- Data segment -
________________
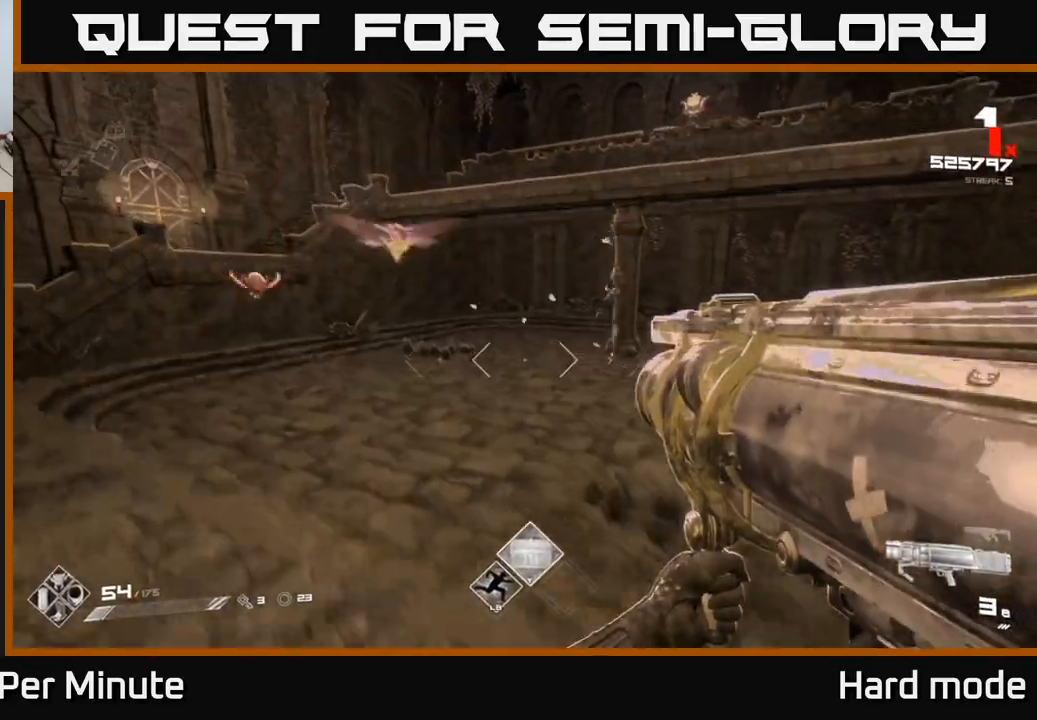
{"buttons": ["R2"], "left_stick": "left", "right_stick": "down-left", "events": [[50, "left_stick", "left"], [150, "left_stick", "down-left"], [217, "A", "down"], [283, "A", "up"], [383, "left_stick", "left"], [433, "right_stick", "down-left"], [500, "R2", "down"]]}
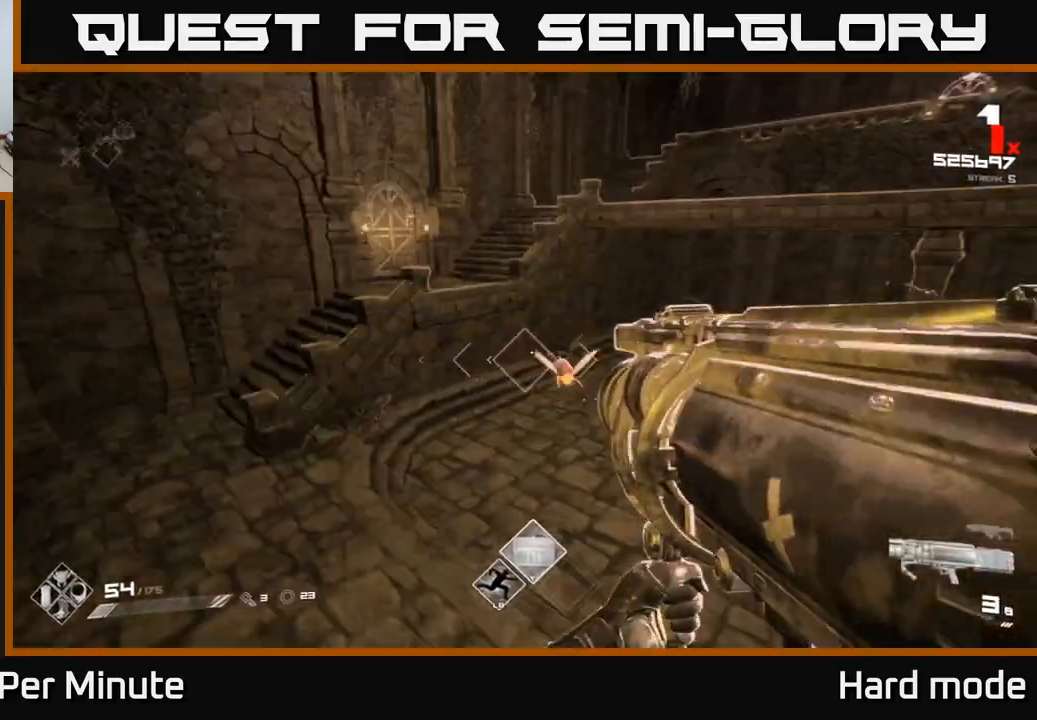
{"buttons": [], "left_stick": "up-left", "right_stick": "right", "events": [[33, "right_stick", "center"], [100, "R2", "up"], [117, "right_stick", "right"], [283, "right_stick", "center"], [417, "right_stick", "right"], [483, "left_stick", "up-left"]]}
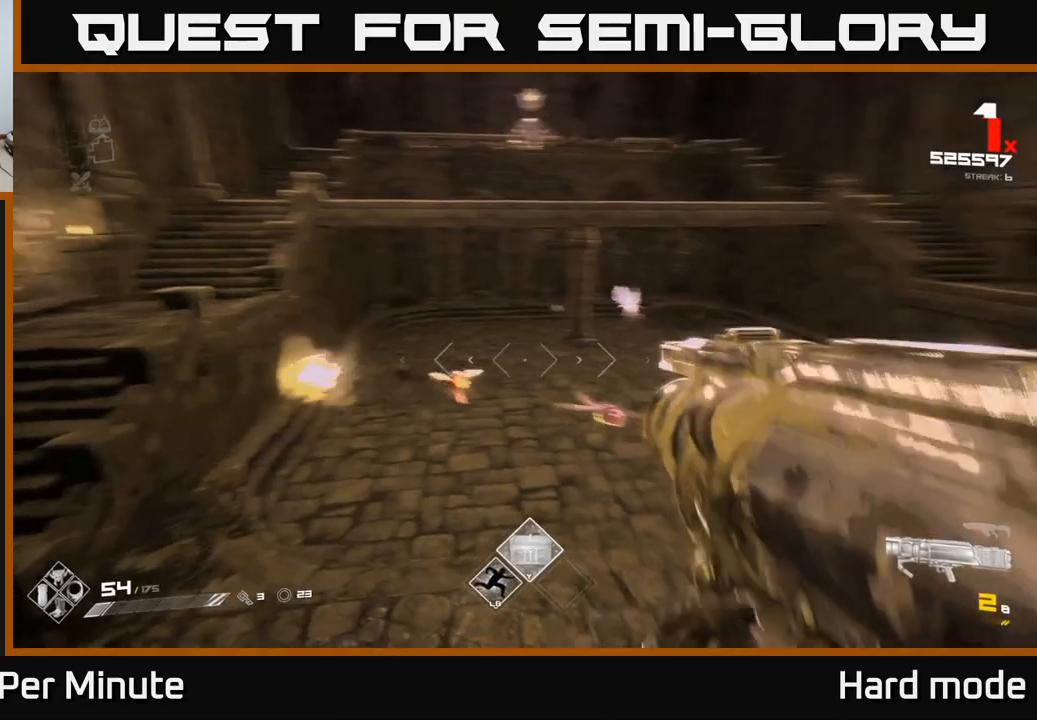
{"buttons": [], "left_stick": "up-left", "right_stick": "right", "events": [[117, "right_stick", "center"], [300, "R2", "down"], [367, "R2", "up"], [450, "right_stick", "right"]]}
________________
- Task to complete -
Copy every line above exactly, leaving no picture in the copy.

- Written reply -
{"buttons": ["R2"], "left_stick": "left", "right_stick": "down-left", "events": [[50, "left_stick", "left"], [150, "left_stick", "down-left"], [217, "A", "down"], [283, "A", "up"], [383, "left_stick", "left"], [433, "right_stick", "down-left"], [500, "R2", "down"]]}
{"buttons": [], "left_stick": "up-left", "right_stick": "right", "events": [[33, "right_stick", "center"], [100, "R2", "up"], [117, "right_stick", "right"], [283, "right_stick", "center"], [417, "right_stick", "right"], [483, "left_stick", "up-left"]]}
{"buttons": [], "left_stick": "up-left", "right_stick": "right", "events": [[117, "right_stick", "center"], [300, "R2", "down"], [367, "R2", "up"], [450, "right_stick", "right"]]}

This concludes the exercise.